Zico

Só outro dia me deram seu endereço, em Bruxelas. Fiquei contente, tomei nota e, naturalmente, perdi. Podia arranjar outra vez – mas você sabe o quanto me custa escrever cartas. É, talvez, por viver eu dessa coisa de escrever; é uma coisa que cansa e enjoa, quando se faz por obrigação. Resulta que escrevo cada dia com mais dificuldade – o essencial para prover o mesquinho pão dos meus. Assim tenho uma inevitável sensação de estar sendo roubado quando escrevo de graça – embora ninguém mais do que eu goste de me sentir junto dos amigos, que a vida espalha por todos os cantos. Tão ruim é a vida moderna que a gente tem pouco tempo para ter amigos, ou cultivá-los. “Vamos nos encontrar hoje – telefonava Raul Bopp a um amigo dele que, ainda que vivendo na mesma cidade, não via há meses. Precisamos rinchar juntos.”

Sim, só a amizade nos dá essa sensação de bem-estar e repouso que tem alguma coisa animal – cavalar ou vacum. Divido meus amigos em cavalares e vacuns. Por exemplo, você é cavalar, o Pedroso é vacum. Falar nisso estive com ele pouco depois do carnaval. Sentamos a uma mesa de canto e ficamos ali ruminando e mugindo longamente. Passei o sábado na Bahia, e vi o Carybé (não o da Rocha, mas o falso argentino); ele vai a todos os candomblés e, na Feira de Água dos Meninos, beijava a mão das velhas negras que vendiam doces. Fez uma série de desenhos esplêndidos sobre a pesca do xaréu, e disso se publicou um pequeno livro lindo; está fazendo um mural em uma residência moderna, na praia de Amaralina – por sinal que se fez na Bahia, no tempo do Mangabeira, uma coisa extremamente bela que foi essa estrada de asfalto ao longo do mar e dos coqueiros, (e ainda há um canal) até perto do farol de Itapoã.
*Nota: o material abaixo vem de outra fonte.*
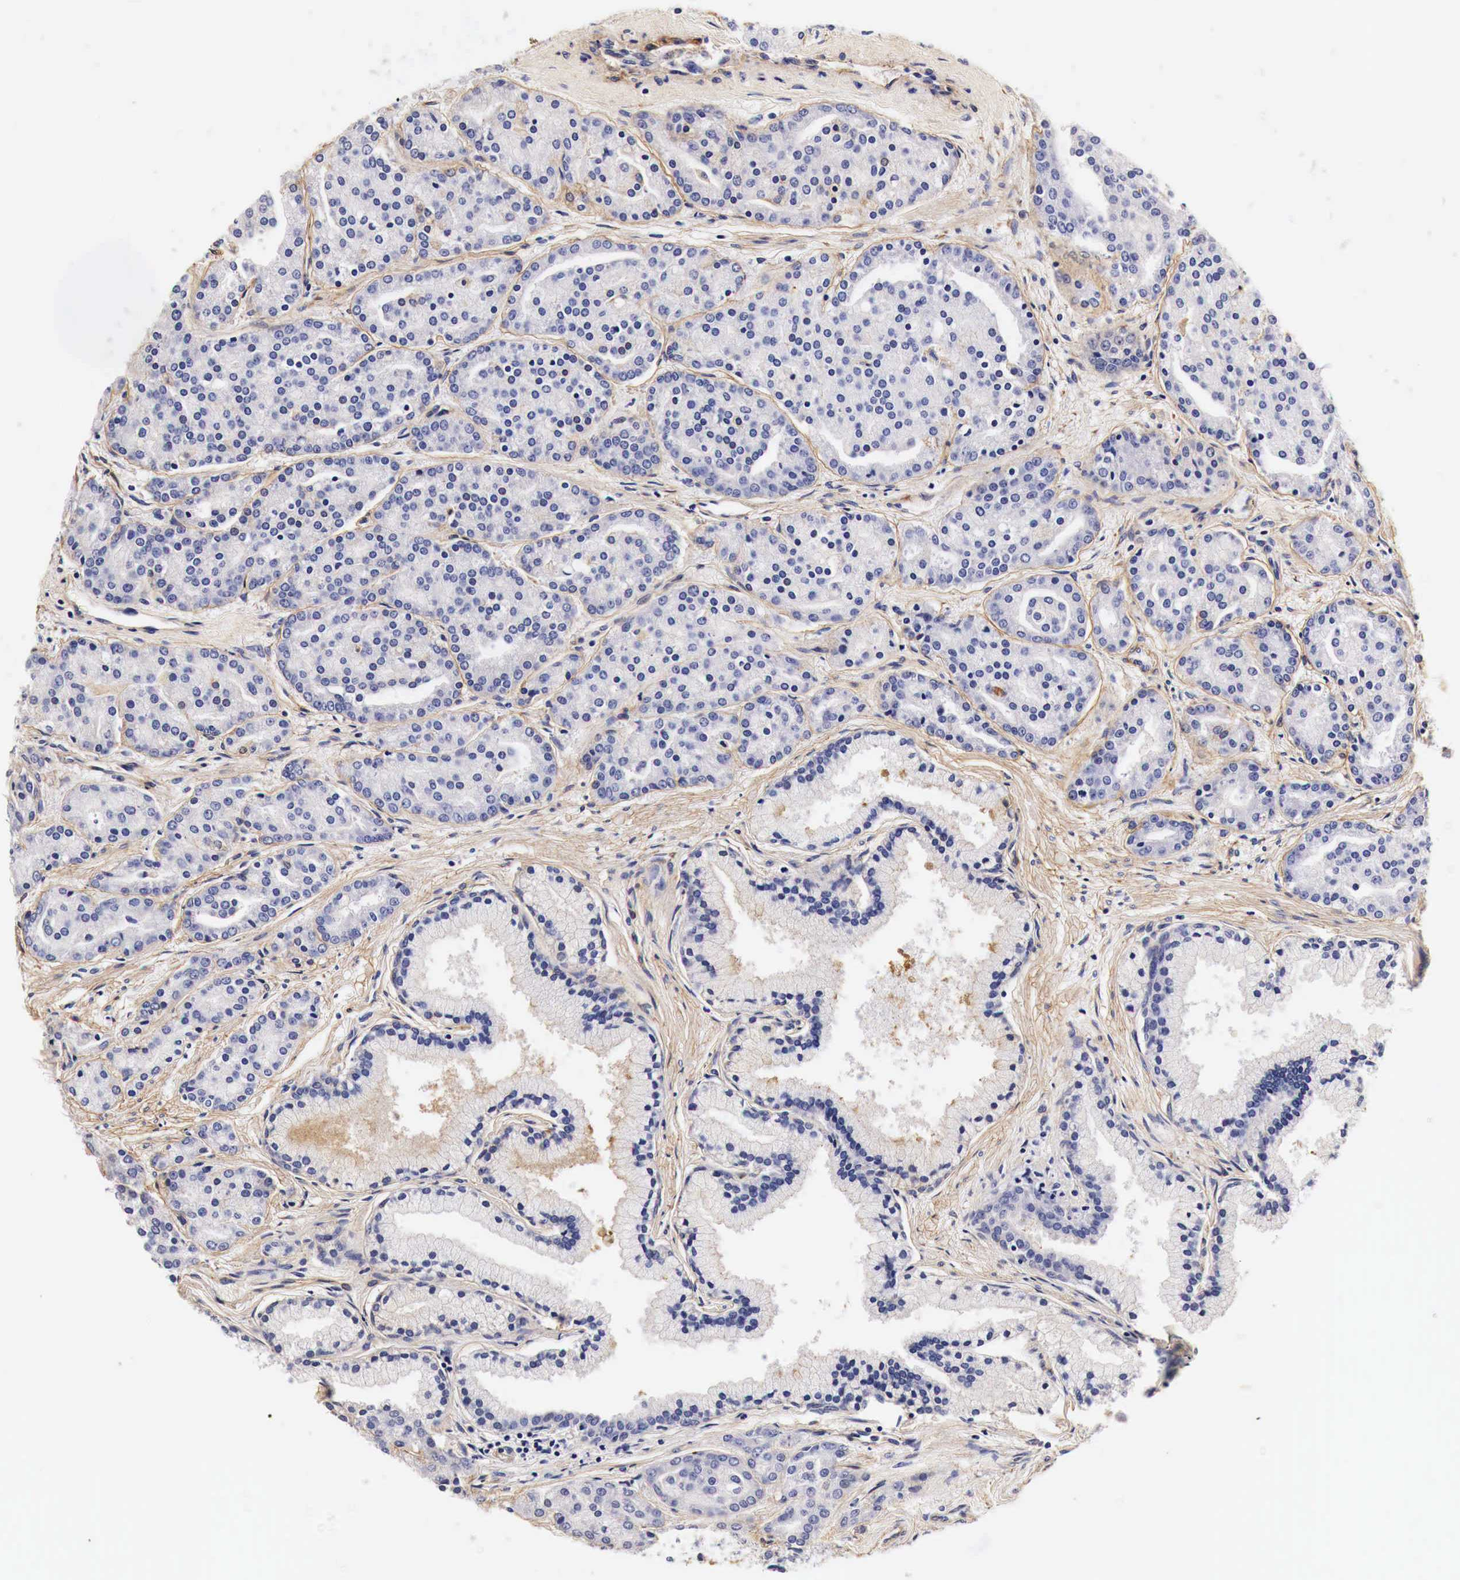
{"staining": {"intensity": "negative", "quantity": "none", "location": "none"}, "tissue": "prostate cancer", "cell_type": "Tumor cells", "image_type": "cancer", "snomed": [{"axis": "morphology", "description": "Adenocarcinoma, High grade"}, {"axis": "topography", "description": "Prostate"}], "caption": "This is an immunohistochemistry micrograph of prostate adenocarcinoma (high-grade). There is no staining in tumor cells.", "gene": "LAMB2", "patient": {"sex": "male", "age": 64}}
Abaeté continua uma lagoa escura, arrodeada de areia branca; mas fizeram lá uma casa que não deviam ter feito. E você sabe, Zico, como sou generoso em arquitetura; amo nossa confusão nacional, e mesmo naquela viagem de praia me alegrou ver uma casa em forma de navio, outra em forma de coliseu (mas meio turco) depois casinhas simples e honestas com varanda, depois uma linda casa moderna. Quanto ao Dorival, tenho vergonha em confessar que ainda não o vi; preciso vê-lo, e ouvi-lo mugir. Falar nisso, o Carybé não é vacum nem cavalar; é lhama. Difícil imaginar um homem mais rústico e mais fino. Se cuspisse, cuspiria de lado, como as lhamas.

Bem, também estive em Paulo Afonso. E preciso ir lá urgentemente; no fim do ano que vem a cachoeira vai ficar borocochô, porque uma boa parte das águas será desviada para a usina. Descemos em um túnel vertical de oitenta metros cavado no gnaisse granítico. Sobrevoamos duas torrentes em caçambas. Vimos a cachoeira sertaneja, imensa, bramindo entre facheiros e mandacarus, como se sua água fosse maldita e não fertilizasse a terra, mordendo lá em baixo, vencida, a rocha do talvegue fundo.

É belo, Zico. Além disso ontem de noite também estive olhando a lagoa Rodrigo de Freitas. Depois, já tarde, choveu. A chuva também é bela. Havia um cisne – mas não na lagoa, no botequim. Vi-o de longe. O resto só conversando; me espere que este ano ainda vou a Bruxelas e faremos grandes bruxeladas. Adeus.